Engage in Exploration: Pathology Gross Laboratory in the COVID-Era

The outbreak of Covid-19 has changed education, including the mechanism of delivery of gross pathology laboratories. Herein, we describe how we revised our preclinical gross pathology lab to a flipped model to fit with COVID-19 regulations. A series of short, session objective-driven videos are made available online. Students are expected to watch the videos before coming to the hands-on lab. Groups of 2 students enter the gross lab on a timed basis and rotate through a series of stations. At each station, students examine gross pathology specimens while answering questions designed to apply the clinical correlation of pathophysiology and heighten observational skills. One or 2 pathologists are available throughout the lab session to address the questions from the students.
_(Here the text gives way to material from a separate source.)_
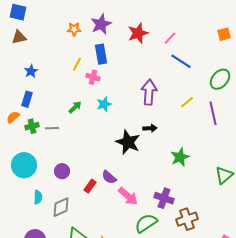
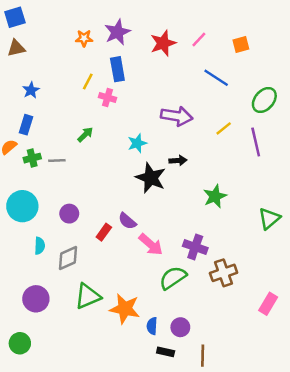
blue square: (18, 12) -> (15, 17), turned -30
orange square: (224, 34) -> (241, 44), moved
pink line: (170, 38) -> (199, 40), moved
purple arrow: (149, 92) -> (177, 116), turned 95
cyan star: (104, 104) -> (137, 143), moved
The design of this laboratory exercise maintains appropriate distancing and hygiene in the time of COVID-19. The laboratory rooms are mapped to set up an appropriate number of timed stations. Flow-through of the rooms is unidirectional. Comparing with the traditional show-and-tell of teaching gross pathology, the renovated flipped model is genuinely student-centered and focuses on active learning. Holding the specimen in their hands, students learn from discovery as they are completely engaged by exploring the specimen and deriving answers themselves. The flipped learning gross pathology method has been very well received and evaluated highly by both faculty and students.